Виктория прошла в детскую и встала у окна. Дворовую помойку, большой деревянный ящик, видно отсюда не было, её загораживал двухэтажный флигель. В его облупленный желтый бок Вика и уставилась. Инженерные способности её отца передались ей каким-то замысловатым способом: ей тоже было важно, чтобы колесико цеплялось за колесико, шатун давил на кривошип и машина в конечном счете двигалась. Тот мертвый ребенок её совершенно не устраивал. Ей нужен был живой, выброшенный на помойку, и чтобы это была Гаянэ.
Брови у Виктории были почти сросшиеся, дугообразные, а к вискам они как будто снова собирались загнуться вверх. В задумчивости она, как и отец, непроизвольно двигала бровями вверх-вниз.
«Может, так? Бабушка рано утром выходит с ведром и находит на помойке девочку. Думает, она мертвая, а она живая. Она её домой приносит и маме говорит — покорми её, ей только три дня. А у мамы я, тоже три дня…» И опять вылезал дефект конструкции: кто же тот злодей, который выбрасывает ребенка на помойку?..

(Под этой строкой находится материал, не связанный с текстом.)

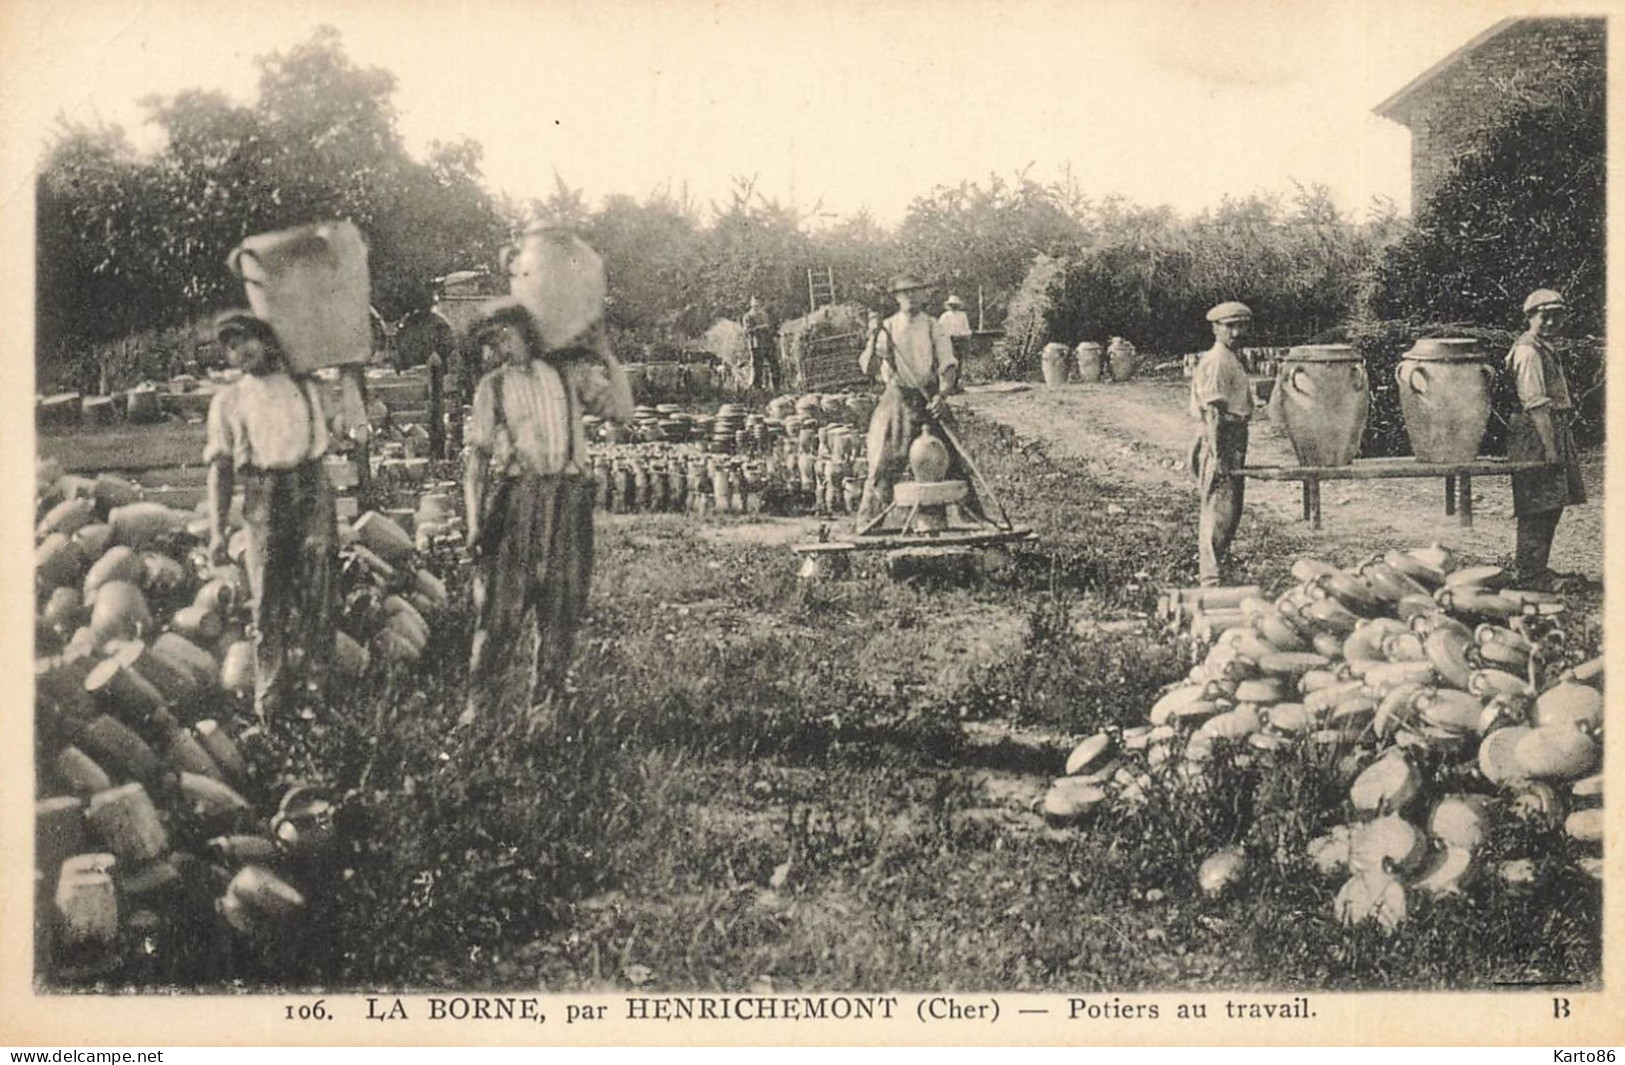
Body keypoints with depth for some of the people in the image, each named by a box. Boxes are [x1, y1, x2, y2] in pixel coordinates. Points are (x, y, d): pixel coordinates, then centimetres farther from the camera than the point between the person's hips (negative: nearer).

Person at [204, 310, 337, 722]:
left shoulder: (304, 388, 14)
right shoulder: (228, 400, 11)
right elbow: (220, 467, 7)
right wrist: (218, 528, 0)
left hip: (311, 491, 1)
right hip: (263, 499, -1)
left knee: (315, 593, 0)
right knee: (268, 600, -2)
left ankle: (316, 684, 10)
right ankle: (271, 693, 5)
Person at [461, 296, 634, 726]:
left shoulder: (569, 373, 14)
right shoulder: (492, 387, 13)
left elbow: (622, 410, 5)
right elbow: (477, 457, 9)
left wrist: (605, 354, 2)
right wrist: (475, 520, 0)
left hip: (568, 501, 1)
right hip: (513, 498, -1)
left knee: (561, 608, 2)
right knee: (500, 605, -8)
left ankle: (545, 700, 13)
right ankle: (481, 701, -3)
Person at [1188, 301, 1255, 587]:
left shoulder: (1233, 359, 16)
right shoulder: (1216, 361, -15)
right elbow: (1212, 412, -20)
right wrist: (1218, 456, -24)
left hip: (1235, 440, 10)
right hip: (1221, 439, -10)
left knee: (1231, 510, 17)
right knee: (1219, 511, -10)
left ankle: (1207, 566, 27)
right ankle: (1211, 579, -9)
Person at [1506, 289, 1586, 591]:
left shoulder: (1545, 349, 18)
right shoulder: (1528, 352, -14)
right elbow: (1536, 404, -20)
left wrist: (1559, 443, 21)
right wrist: (1550, 445, -22)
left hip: (1553, 433, 10)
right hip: (1535, 439, -10)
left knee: (1550, 506, 12)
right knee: (1538, 508, -8)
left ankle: (1538, 571, 20)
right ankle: (1532, 577, -4)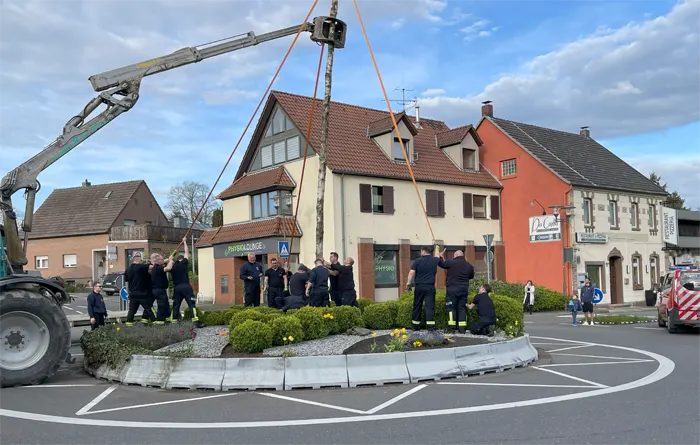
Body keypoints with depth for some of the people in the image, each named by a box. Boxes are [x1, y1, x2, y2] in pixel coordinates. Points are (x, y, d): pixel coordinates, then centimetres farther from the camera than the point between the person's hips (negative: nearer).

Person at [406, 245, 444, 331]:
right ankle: (431, 326, -14)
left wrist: (409, 283, -3)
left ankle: (416, 326, 19)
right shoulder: (435, 260, 6)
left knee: (417, 306, 11)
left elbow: (411, 273, -10)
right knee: (430, 306, -4)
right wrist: (436, 248, 50)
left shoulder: (417, 261, -2)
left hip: (419, 287, 0)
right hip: (430, 287, 0)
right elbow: (437, 257, 31)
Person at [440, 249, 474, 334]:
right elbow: (471, 276, 20)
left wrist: (442, 256, 24)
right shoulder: (469, 266, 10)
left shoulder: (451, 262, -6)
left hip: (452, 289, -4)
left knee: (451, 307, 0)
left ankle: (451, 328, -5)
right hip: (464, 289, 4)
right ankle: (462, 328, 5)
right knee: (462, 308, 8)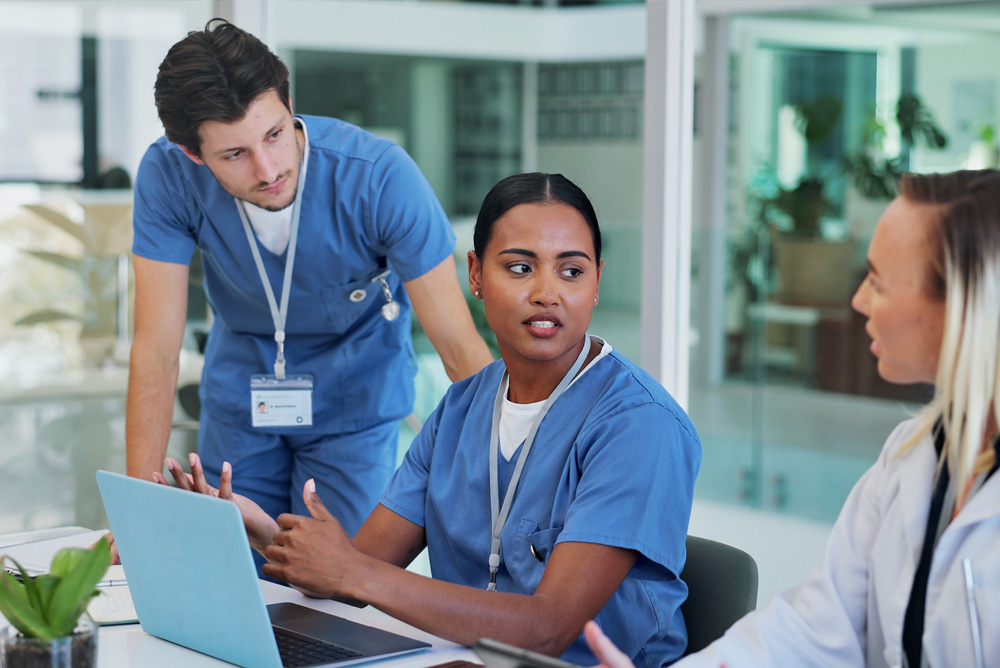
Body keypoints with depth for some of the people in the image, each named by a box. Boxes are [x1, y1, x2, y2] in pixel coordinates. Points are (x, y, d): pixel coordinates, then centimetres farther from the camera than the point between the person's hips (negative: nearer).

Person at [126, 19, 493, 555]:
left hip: (353, 397, -2)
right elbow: (156, 347, -22)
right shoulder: (167, 175, -26)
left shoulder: (380, 175, -32)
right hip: (238, 397, 2)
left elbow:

Милиция уже опросила всех желающих высказаться по поводу криминальной находки, собрала несколько фантастических версий, в которых увлекательно перемешивались корысть, колдовство и страсть к доносительству, и двор, всегда живущий по закону несгибаемой, как вечность, сиюминутности, отодвинул происшествие в свою историю, обреченную на забвение, равно как и истории великих допотопных цивилизаций. Следователь положил на полку ещё одно дело о нераскрытом убийстве, которое и убийством не вполне считали…
И только Вика все мучилась своим недоношенным сюжетом. Когтистая интрига не отпускала её, и она все искала гипотетическую мать выброшенного на помойку ребенка, превратившегося по авторской воле и её злой фантазии в сестру Гаянэ.
На третий день творческих мучений Вика, проходя в своем же подъезде мимо двери, ведущей в полуподвальную дворницкую квартиру, нашла искомый персонаж. Бекериха, занимавшая здесь угловую комнату, видом была ужасна. Роста высокого даже для мужчины, по-мужски стриженная, истрепанная белесым лицом и одеждой, она слыла пьяницей, хотя пьяной её никогда не видели. Но пьяницей она действительно была на свой манер. Пила она каждый день, всегда в одиночку, затворившись в своей убогой комнатушке. Выпивала она ровно одну бутылку красного вина, начиная быстрым стаканом и растягивая оставшиеся полбутылки часа на два. Потом ложилась спать на тюфяк, прикрытый больничной простыней, взятой напрокат.
Солнце вставало, когда ему было угодно, в зависимости от времени года. Бекериха же просыпалась всегда в половине шестого. Едва разлепив глаза, она выпивала оставленное с вечера — на два пальца от донышка — вино… Другой бы давно спился, но её держало постоянство и приверженность к режиму. Очнувшись после обморочно-крепкого сна, она шла в больницу махать тряпкой. Другие уборщицы и санитарки не любили её за безучастную молчаливость, волчий взгляд и рьяную работу. Никто, кроме главврача Маркелова, взявшего её на службу, не знал, каким толковым фельдшером и надежным помощником была Таня Бекер в довоенное, допосадочное время.